Global equity markets rallied strongly last week after Mario Draghi finally gave them what they wanted, an asset purchase plan that will encompass the purchase of sovereign government bonds. The expanded programme amounts to the Eurosystem buying €60 billion a month of public and private sector debt securities, from March 2015 until at least September 2016. As well, more easy money will be made available to the banking system with the six remaining targeted longer-term refinancing operations (TLTROs) to be offered at the main refinancing interest rate when each TLTRO is conducted, which is currently 0.05%.
European equity markets responded with the same pavlovian response we have become accustomed to with previous announcements on monetary policy expansion. The FTSE Eurofirst 300 equity index gained 5.11% for the week as the Euro fell to as low as $1.1116 against the US dollar. The near 20% decline in the single currency since May of last year is a welcome victory for Draghi in the global currency wars, a boost for European exporters. In Asia, China’s Shanghai Composite Index fell by a massive 7.7% on Monday on concerns over tighter controls on margin trading, but these losses were recouped over the rest of the week.
In the bond markets investors continued to front run the ECB’s purchase of government bonds, pushing yields lower. The German 10-Year bond yield dropped to 0.36% while the equivalent yields in France, Italy and Ireland closed the week at 0.54%, 1.47% and 0.91%. A thought-provoking statistic is that 25% of the Eurozone government bond market now trades with a negative yield.
European equity indices opened lower this morning after Syriza, the Greek left wing party, won the general election in Greece with 36% of the vote. The party leader, Alexis Tsipras, has swept to power on an anti-austerity mandate and strong rhetoric on the need for debt relief. At one point, the Athens General Index was down more than 5% with some of the Greek bank shares falling as much as 17%, over concern that the ECB will pull liquidity if the new Greek government decides not to play ball. However, losses have been pared on the news that a new coalition government has been formed with the “far-right” Independent Greeks. While there is still significant uncertainty ahead with Greece, the fact that a government has been formed so quickly has brought some relief.

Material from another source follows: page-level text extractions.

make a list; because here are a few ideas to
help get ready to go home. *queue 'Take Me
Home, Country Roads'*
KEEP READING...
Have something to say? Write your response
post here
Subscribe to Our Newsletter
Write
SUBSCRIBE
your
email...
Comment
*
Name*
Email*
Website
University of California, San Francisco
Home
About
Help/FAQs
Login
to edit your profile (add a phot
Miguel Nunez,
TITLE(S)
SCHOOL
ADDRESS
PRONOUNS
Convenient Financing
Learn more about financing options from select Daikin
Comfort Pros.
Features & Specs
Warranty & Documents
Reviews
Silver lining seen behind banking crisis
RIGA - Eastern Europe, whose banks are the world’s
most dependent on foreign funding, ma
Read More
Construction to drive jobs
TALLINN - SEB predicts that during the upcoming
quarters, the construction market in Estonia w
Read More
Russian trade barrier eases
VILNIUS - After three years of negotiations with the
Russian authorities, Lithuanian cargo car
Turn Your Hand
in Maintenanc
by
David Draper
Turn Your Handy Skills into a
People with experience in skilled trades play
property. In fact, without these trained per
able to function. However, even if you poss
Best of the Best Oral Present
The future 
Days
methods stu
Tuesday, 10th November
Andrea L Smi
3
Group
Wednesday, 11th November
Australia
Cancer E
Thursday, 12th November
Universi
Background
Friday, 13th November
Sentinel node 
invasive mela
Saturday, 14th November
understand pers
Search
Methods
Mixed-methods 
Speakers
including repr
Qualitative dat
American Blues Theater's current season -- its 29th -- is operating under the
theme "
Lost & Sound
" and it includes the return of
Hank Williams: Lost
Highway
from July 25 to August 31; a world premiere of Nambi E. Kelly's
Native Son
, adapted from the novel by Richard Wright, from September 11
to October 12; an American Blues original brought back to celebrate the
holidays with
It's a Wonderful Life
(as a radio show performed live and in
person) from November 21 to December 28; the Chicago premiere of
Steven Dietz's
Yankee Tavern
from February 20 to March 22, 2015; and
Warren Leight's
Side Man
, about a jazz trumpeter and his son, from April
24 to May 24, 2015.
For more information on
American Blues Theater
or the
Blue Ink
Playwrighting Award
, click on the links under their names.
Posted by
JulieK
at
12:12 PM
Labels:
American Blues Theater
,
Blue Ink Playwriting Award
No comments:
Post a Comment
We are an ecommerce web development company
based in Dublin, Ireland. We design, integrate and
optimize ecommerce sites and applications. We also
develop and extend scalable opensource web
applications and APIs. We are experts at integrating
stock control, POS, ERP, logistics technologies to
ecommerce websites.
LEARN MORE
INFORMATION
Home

It is a busy week on the economic front this week. The latest estimate of Eurozone inflation is expected to show a drop to -0.5% in January. There is a raft of data from Japan this week which will provide an update on the Shinzo Abe inspired recovery. There is also GDP data for the fourth quarter from the U.S. and the UK, with both expected to show economic growth eased from the previous quarter. On the monetary policy front, the US Federal Reserve meet this week with no change expected.
Finally, we have seen the magic of the FA cup is alive and well after Bradford City, a team that cost £7,500 to build, beat premier league leaders Chelsea. It is once again a reminder that highly improbable events can happen. The fear for Liverpool is that the “ashamed” Jose Mourinho will inspire a backlash on Tuesday night at the Bridge, in the Carling Cup semi-final.